Come ha sottolineato Lucy Mair, autrice del rapporto di Hrw, molti israeliani contestano i diritti dei beduini, affermando che per larga parte questi ultimi occupino terreni non loro. Invece, mesi di ricerche condotti dall’ong dimostrano l’esatto opposto, rilevando che “la presenza di beduini su questa terra e nel Negev va indietro di generazioni”.

“Alcuni beduini – afferma la Mair – possiedono documenti che mostrano che i loro padri e i loro nonni hanno comprato la terra da altri beduini o hanno pagato le tasse fondiarie alle autorità ottomane e britanniche prima che lo Stato di Israele venisse fondato”.
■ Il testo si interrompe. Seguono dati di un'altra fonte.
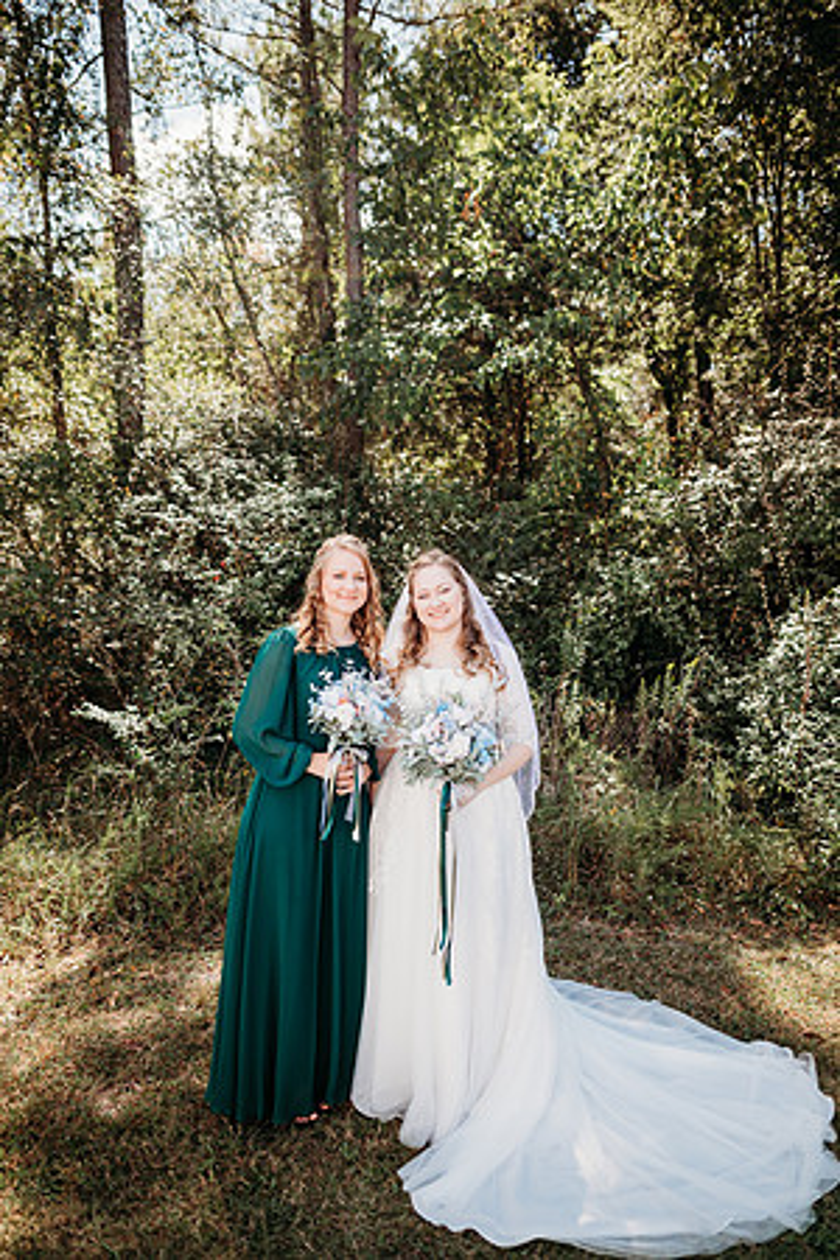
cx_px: 420
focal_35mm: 24
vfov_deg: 73.7
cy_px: 630
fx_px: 840
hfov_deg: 53.1
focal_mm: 24
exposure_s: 1/800
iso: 100
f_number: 2.2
Eppure – continua il rapporto – a queste persone non è mai stato concesso di tornare nei villaggi d’origine, mentre nel corso degli anni cinquanta e sessanta Israele ha approvato una serie di leggi che confiscavano le terre da cui i beduini erano sfollati per poi registrarle a nome dello Stato.
 
In seguito, lo Stato israeliano ha assegnato grosse fette di territorio del Negev a fattorie e aziende di cittadini israeliani, facendo si che oggi i beduini - pur costituendo un quarto della popolazione locale - controllino meno del 2 per cento delle terre.

“Queste azioni – commenta Mair - costituiscono la causa profonda delle terribili condizioni che gravano ancora oggi su decine di migliaia di beduini di Israele”.